(Huit heures quarante-neuf minutes)
M. Nadeau-Dubois : Bonjour. D'abord,
j'aimerais dire que suite aux dernières audiences, ce matin, de la commission
parlementaire sur les applications de traçage, je ferai quelques commentaires
parce qu'on va laisser quand même l'exercice se terminer avant, comment dire,
de fixer notre jugement définitif. Ceci étant dit, je veux revenir sur un
élément qui s'est déroulé hier et qui a fait couler beaucoup d'encre, avec
raison.
Hier, il y a la Commission des droits de
la personne, il y a la Commission d'accès à l'information, des juristes
également qui sont tous venus nous dire la même chose : le cadre juridique
au Québec n'est pas approprié pour protéger les Québécois, les Québécoises des
potentielles dérives liées à l'utilisation d'une telle application. Les droits
et libertés des Québécois et des Québécoises vont être en danger, si on
n'adopte pas de cadre juridique spécifique avant de déployer une telle
application, et ça, c'est très inquiétant.
Ce n'est pas parce qu'on a manqué le
bateau dans les dernières années, en refusant d'encadrer les activités des
géants du Web, qu'il faut manquer le bateau une deuxième fois avec une
éventuelle application de traçage pour lutter contre la pandémie. Ça nous
préoccupe vivement à Québec solidaire. La vie privée, les droits et libertés,
on ne devrait pas niaiser avec ça, on devrait être exemplaires, et, pour nous,
il est absolument impensable qu'une telle application soit déployée sans cadre
juridique spécifique pour en encadrer les potentielles dérives.
Avant de prendre vos questions, je voulais
également réagir à une nouvelle qui est parue ce matin, dans les médias, au
sujet de GNL Québec. Un des débats de l'automne, ce sera, sans aucun doute, la
relance économique du Québec. Il y a plusieurs visions de la relance de
l'économie qui vont s'affronter cet automne, ici, à l'Assemblée nationale. Et ce
matin François Legault a l'occasion de démontrer qu'il est pour un
développement économique du XXIe siècle.
On apprend ce matin que le projet de GNL
Québec bat de l'aile, c'est le cas de le dire. En fait, il me semble clair à ce
stade-ci que GNL Québec est voué à l'échec et que, sans injection massive de
fonds publics, c'est un projet qui ne verra jamais le jour. Et donc François
Legault aujourd'hui doit annoncer qu'il tourne le dos à ce projet-là. Il doit
annoncer qu'il va proposer une alternative de développement économique au Saguenay—Lac-Saint-Jean
puis à toutes les régions qui sont concernées par le projet de GNL Québec.

▶ _Consigne_
Poursuivez le point de presse sur l'application de traçage et GNL Québec à partir de sa dernière phrase. Les données ne sont pas nécessaires ici.

▶ _Données sources_
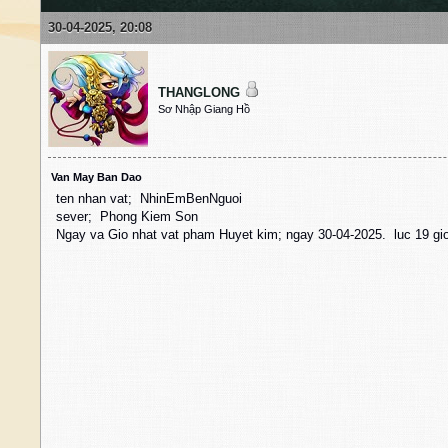
30-04-2025, 20:08
THANGLONG
Sơ Nhập Giang Hồ
Van May Ban Dao
ten nhan vat; NhinEmBenNguoi
sever; Phong Kiem Son
Ngay va Gio nhat vat pham Huyet kim; ngay 30-04-2025. luc 19 gi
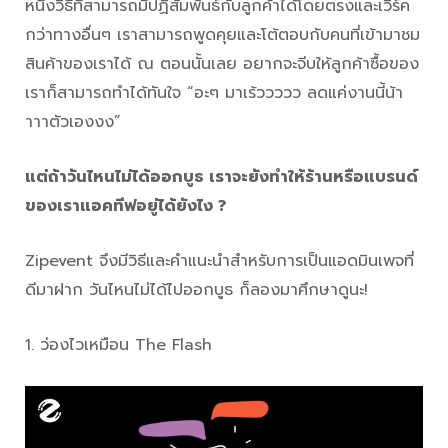
หนึ่งวิธีที่สามารถมีปฏิสัมพันธ์กับลูกค้าได้โดยตรงและเวิร์ค
กว่าทางอื่นๆ เราสามารถพูดคุยและโต้ตอบกับคนที่เข้ามาชม
สินค้าของเราได้ ณ ตอนนั้นเลย อยากจะจีบให้ลูกค้าซื้อของ
เราก็สามารถทำได้ทันใจ “อะๆ มาเร้ววววว ลดแค่งานนี้น้า
าาาตัวเองงง”
แต่ถ้าวันไหนไม่ได้ออกบูธ เราจะยังทำให้ร้านหรือแบรนด์
ของเราแอคทีฟอยู่ได้ยังไง ?
Zipevent จึงมีวิธีและคำแนะนำสำหรับการเป็นแอดมินเพจที่
ดีมาฝาก วันไหนไม่ได้ไปออกบูธ ก็ลองมาศึกษาดูนะ!
1. ว่องไวเหมือน The Flash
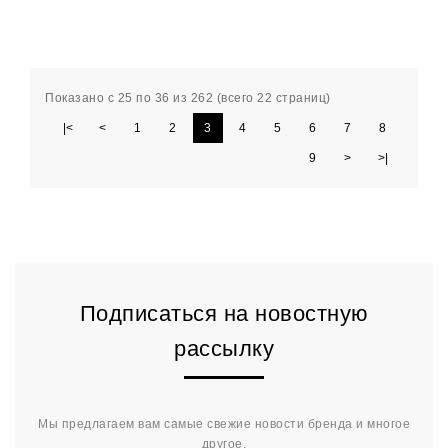
Показано с 25 по 36 из 262 (всего 22 страниц)
|<
<
1
2
3
4
5
6
7
8
9
>
>|
Подписаться на новостную
рассылку
Мы предлагаем вам самые свежие новости бренда и многое
другое.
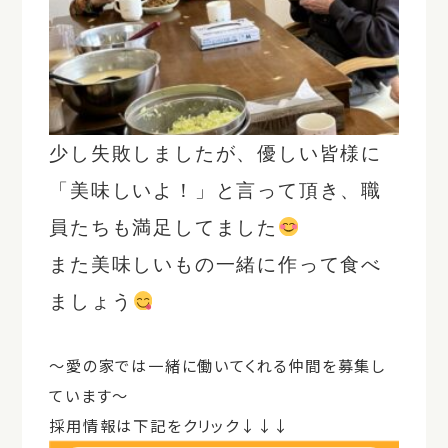
少し失敗しましたが、優しい皆様に
「美味しいよ！」と言って頂き、職
員たちも満足してました
また美味しいもの一緒に作って食べ
ましょう
～愛の家では一緒に働いてくれる仲間を募集し
ています～
採用情報は下記をクリック↓↓↓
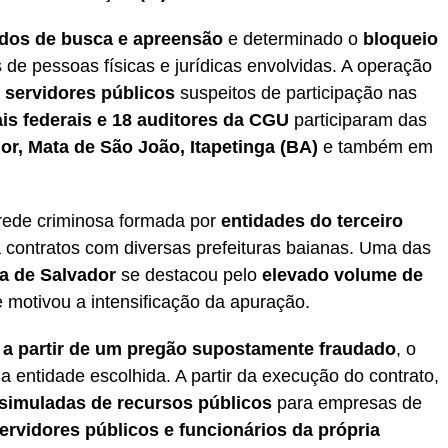
dos de busca e apreensão
e determinado o
bloqueio
de pessoas físicas e jurídicas envolvidas. A operação
 servidores públicos
suspeitos de participação nas
ais federais e 18 auditores da CGU
participaram das
or, Mata de São João, Itapetinga (BA)
e também em
rede criminosa formada por
entidades do terceiro
contratos com diversas prefeituras baianas. Uma das
ra de Salvador
se destacou pelo
elevado volume de
 motivou a intensificação da apuração.
o a partir de um pregão supostamente fraudado
, o
a entidade escolhida. A partir da execução do contrato,
s simuladas de recursos públicos
para empresas de
ervidores públicos e funcionários da própria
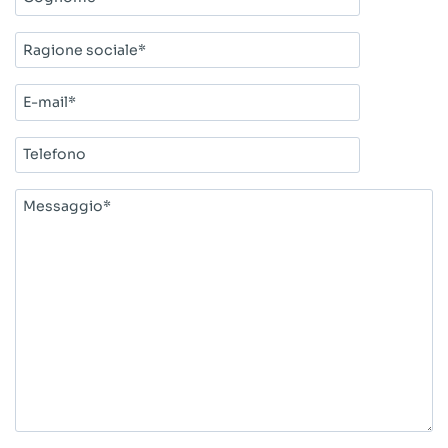
Ragione
sociale*
E-
mail*
Telefono
Messaggio*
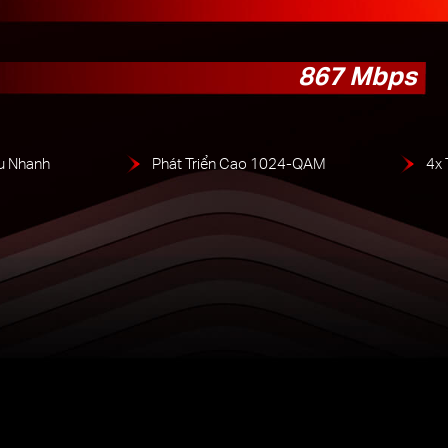
867 Mbps
u Nhanh
Phát Triển Cao 1024-QAM
4x 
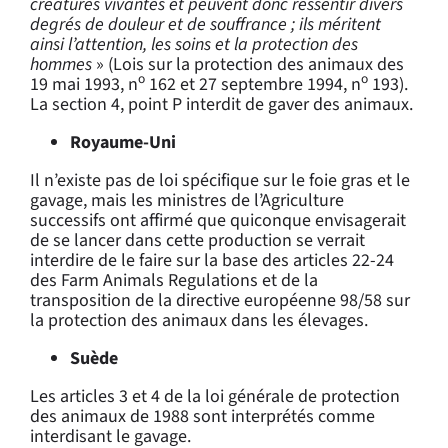
créatures vivantes et peuvent donc ressentir divers
degrés de douleur et de souffrance ; ils méritent
ainsi l’attention, les soins et la protection des
hommes
» (Lois sur la protection des animaux des
o
o
19 mai 1993, n
162 et 27 septembre 1994, n
193).
La section 4, point P interdit de gaver des animaux.
Royaume-Uni
Il n’existe pas de loi spécifique sur le foie gras et le
gavage, mais les ministres de l’Agriculture
successifs ont affirmé que quiconque envisagerait
de se lancer dans cette production se verrait
interdire de le faire sur la base des articles 22-24
des Farm Animals Regulations et de la
transposition de la directive européenne 98/58 sur
la protection des animaux dans les élevages.
Suède
Les articles 3 et 4 de la loi générale de protection
des animaux de 1988 sont interprétés comme
interdisant le gavage.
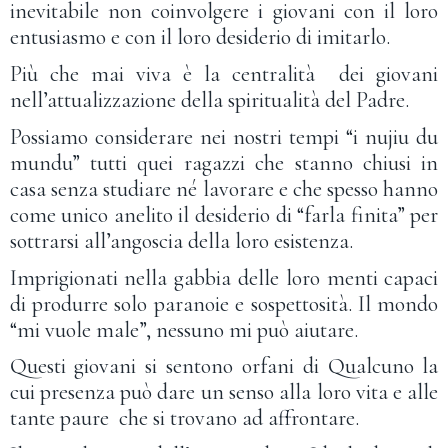
inevitabile non coinvolgere i giovani con il loro
entusiasmo e con il loro desiderio di imitarlo.
Più che mai viva è la centralità dei giovani
nell’attualizzazione della spiritualità del Padre.
Possiamo considerare nei nostri tempi “i nujiu du
mundu” tutti quei ragazzi che stanno chiusi in
casa senza studiare né lavorare e che spesso hanno
come unico anelito il desiderio di “farla finita” per
sottrarsi all’angoscia della loro esistenza.
Imprigionati nella gabbia delle loro menti capaci
di produrre solo paranoie e sospettosità. Il mondo
“mi vuole male”, nessuno mi può aiutare.
Questi giovani si sentono orfani di Qualcuno la
cui presenza può dare un senso alla loro vita e alle
tante paure che si trovano ad affrontare.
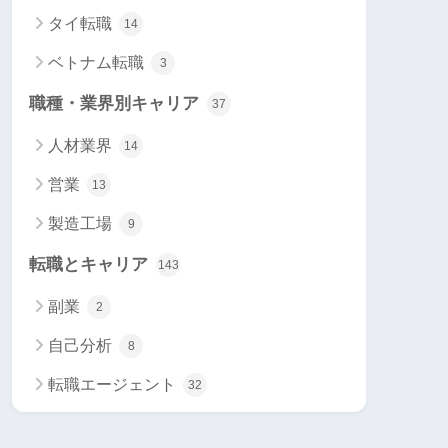
タイ転職
14
ベトナム転職
3
職種・業界別キャリア
37
人材業界
14
営業
13
製造工場
9
転職とキャリア
143
副業
2
自己分析
8
転職エージェント
32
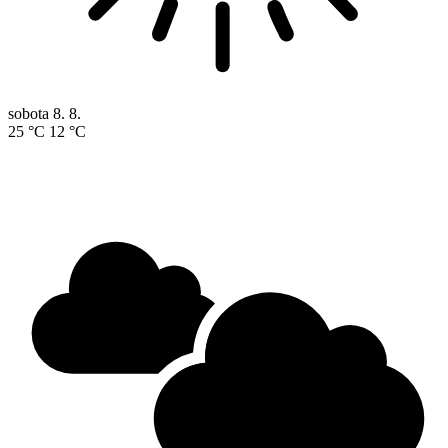
sobota
8. 8.
25 °C
12 °C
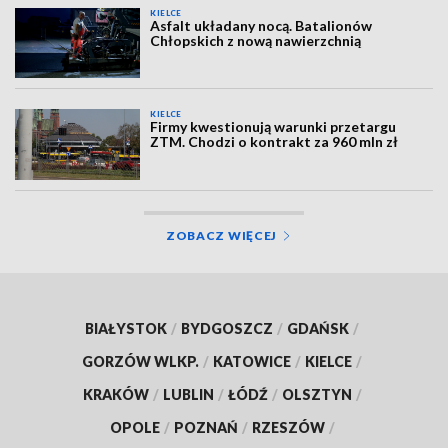
KIELCE
Asfalt układany nocą. Batalionów
Chłopskich z nową nawierzchnią
KIELCE
Firmy kwestionują warunki przetargu
ZTM. Chodzi o kontrakt za 960 mln zł
ZOBACZ WIĘCEJ
BIAŁYSTOK
/
BYDGOSZCZ
/
GDAŃSK
/
GORZÓW WLKP.
/
KATOWICE
/
KIELCE
/
KRAKÓW
/
LUBLIN
/
ŁÓDŹ
/
OLSZTYN
/
OPOLE
/
POZNAŃ
/
RZESZÓW
/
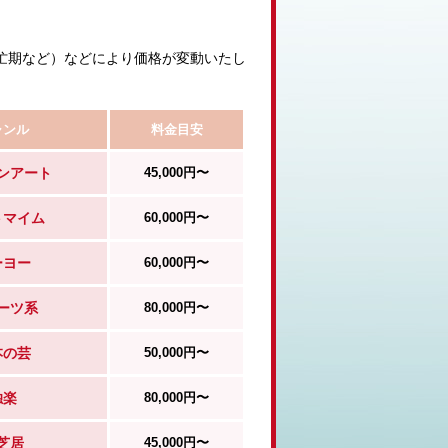
忙期など）などにより価格が変動いたし
ャンル
料金目安
ンアート
45,000円〜
トマイム
60,000円〜
ーヨー
60,000円〜
ーツ系
80,000円〜
本の芸
50,000円〜
独楽
80,000円〜
芝居
45,000円〜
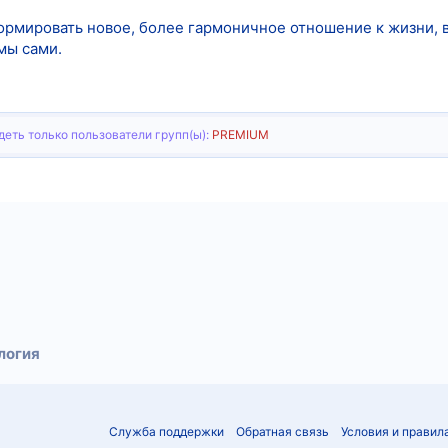
рмировать новое, более гармоничное отношение к жизни, ве
мы сами.
еть только пользователи групп(ы):
PREMIUM
тронная почта
Ссылка
логия
Служба поддержки
Обратная связь
Условия и правил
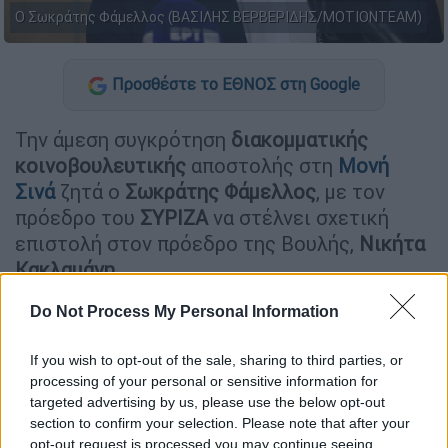
Ο Σωκράτης Φάμελλος (ΒΑΣΙΛΗΣ ΒΕΡΒΕΡΙΔΗΣ/ΜΟΤΙΟΝΤΕΑΜ)
Προσθέστε το ΕΘΝΟΣ στη Google
Την άμεση συγκρότηση
διακομματικής
κοινοβουλευτικής
αποστολής στη
Μονή
Σινά
ζητά ο
Σωκράτης Φάμελλος
, με τον
πρόεδρο του
ΣΥΡΙΖΑ
να στέλνει σχετική
επιστολή στον πρόεδρο της Βουλής,
Νικήτα
Κακλαμάνη
.
Do Not Process My Personal Information
ΔΙΑΒΑΣΤΕ ΕΠΙΣΗΣ
If you wish to opt-out of the sale, sharing to third parties, or
Πολιτική
|
24.05.2025 14:57
processing of your personal or sensitive information for
Φάμελλος: Στέλνουμε μήνυμα
targeted advertising by us, please use the below opt-out
ανθρωπιάς, αλληλεγγύης και
section to confirm your selection. Please note that after your
opt-out request is processed you may continue seeing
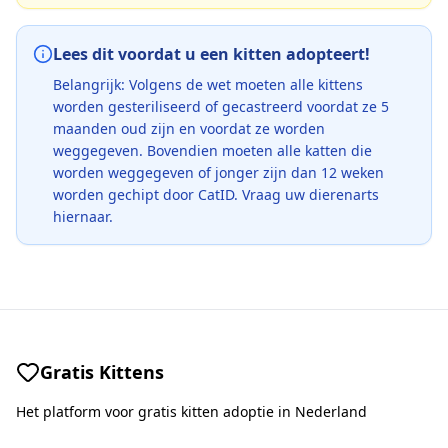
Lees dit voordat u een kitten adopteert!
Belangrijk: Volgens de wet moeten alle kittens
worden gesteriliseerd of gecastreerd voordat ze 5
maanden oud zijn en voordat ze worden
weggegeven. Bovendien moeten alle katten die
worden weggegeven of jonger zijn dan 12 weken
worden gechipt door CatID. Vraag uw dierenarts
hiernaar.
Gratis Kittens
Het platform voor gratis kitten adoptie in Nederland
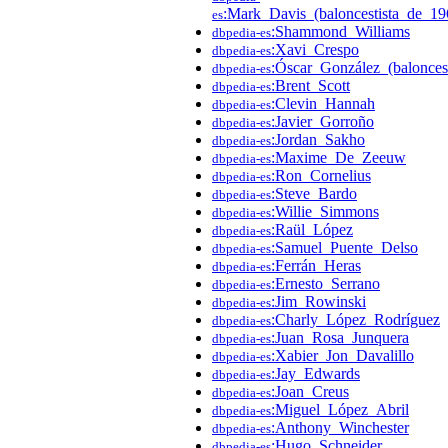
:Mark_Davis_(baloncestista_de_19
es
:Shammond_Williams
dbpedia-es
:Xavi_Crespo
dbpedia-es
:Óscar_González_(baloncest
dbpedia-es
:Brent_Scott
dbpedia-es
:Clevin_Hannah
dbpedia-es
:Javier_Gorroño
dbpedia-es
:Jordan_Sakho
dbpedia-es
:Maxime_De_Zeeuw
dbpedia-es
:Ron_Cornelius
dbpedia-es
:Steve_Bardo
dbpedia-es
:Willie_Simmons
dbpedia-es
:Raül_López
dbpedia-es
:Samuel_Puente_Delso
dbpedia-es
:Ferrán_Heras
dbpedia-es
:Ernesto_Serrano
dbpedia-es
:Jim_Rowinski
dbpedia-es
:Charly_López_Rodríguez
dbpedia-es
:Juan_Rosa_Junquera
dbpedia-es
:Xabier_Jon_Davalillo
dbpedia-es
:Jay_Edwards
dbpedia-es
:Joan_Creus
dbpedia-es
:Miguel_López_Abril
dbpedia-es
:Anthony_Winchester
dbpedia-es
:Hugo_Schneider
dbpedia-es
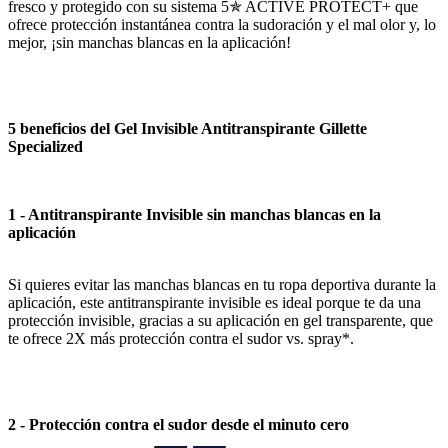
fresco y protegido con su sistema 5✯ ACTIVE PROTECT+ que
ofrece protección instantánea contra la sudoración y el mal olor y, lo
mejor, ¡sin manchas blancas en la aplicación!
5 beneficios del Gel Invisible Antitranspirante Gillette
Specialized
1 - Antitranspirante Invisible sin manchas blancas en la
aplicación
Si quieres evitar las manchas blancas en tu ropa deportiva durante la
aplicación, este antitranspirante invisible es ideal porque te da una
protección invisible, gracias a su aplicación en gel transparente, que
te ofrece 2X más protección contra el sudor vs. spray*.
2 - Protección contra el sudor desde el minuto cero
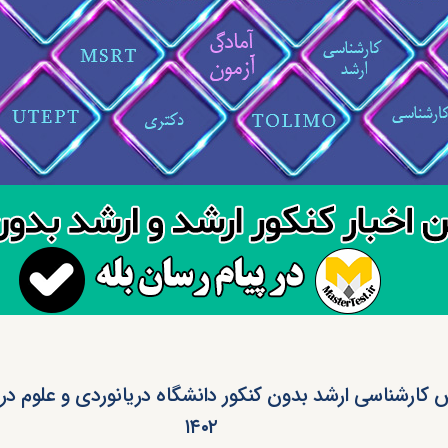
 کارشناسی ارشد بدون کنکور دانشگاه دریانوردی و علوم دری
۱۴۰۲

▶ _Réponse ci-dessous_
Depuis le début de l'été, François Legault
fait le tour du Québec en nous disant qu'il veut relancer l'économie et que, si
ça n'arrive pas, c'est la faute des oppositions puis c'est la faute des
réglementations environnementales. La vérité, c'est que, si, l'économie au
Québec, on a de la misère à la relancer, ce n'est pas à cause ni des
oppositions ni des réglementations environnementales, c'est à cause des
politiciens comme François Legault qui s'accrochent à un modèle de
développement économique qui date des années 80. Le problème, ce n'est pas
les règles environnementales, le problème, c'est les politiciens d'un autre
siècle qui proposent des projets de développement économique, eux aussi, d'un
autre siècle.
On n'a pas besoin, en pleine crise
économique, d'une nouvelle catastrophe économique. On vient de vivre
Bombardier, on vient de vivre le Cirque du Soleil, ce n'est pas le temps
d'engager le Québec dans une autre catastrophe annoncée. Il faut investir
intelligemment, se mettre derrière des projets d'avenir, engager des fonds
publics derrière des projets de développement qui vont marcher à long terme, et
GNL Québec ne remplit aucun de ces critères-là.
M. Legault, donc, aujourd'hui, doit
annoncer qu'il tourne le dos à ce projet-là puis qu'il va proposer quelque
chose d'intéressant et de durable pour créer des emplois en régions, notamment
au Saguenay—Lac-Saint-Jean. Voilà. Merci.
Le Modérateur
: Y
a-t-il des questions?
Mme Prince (Véronique) : Oui.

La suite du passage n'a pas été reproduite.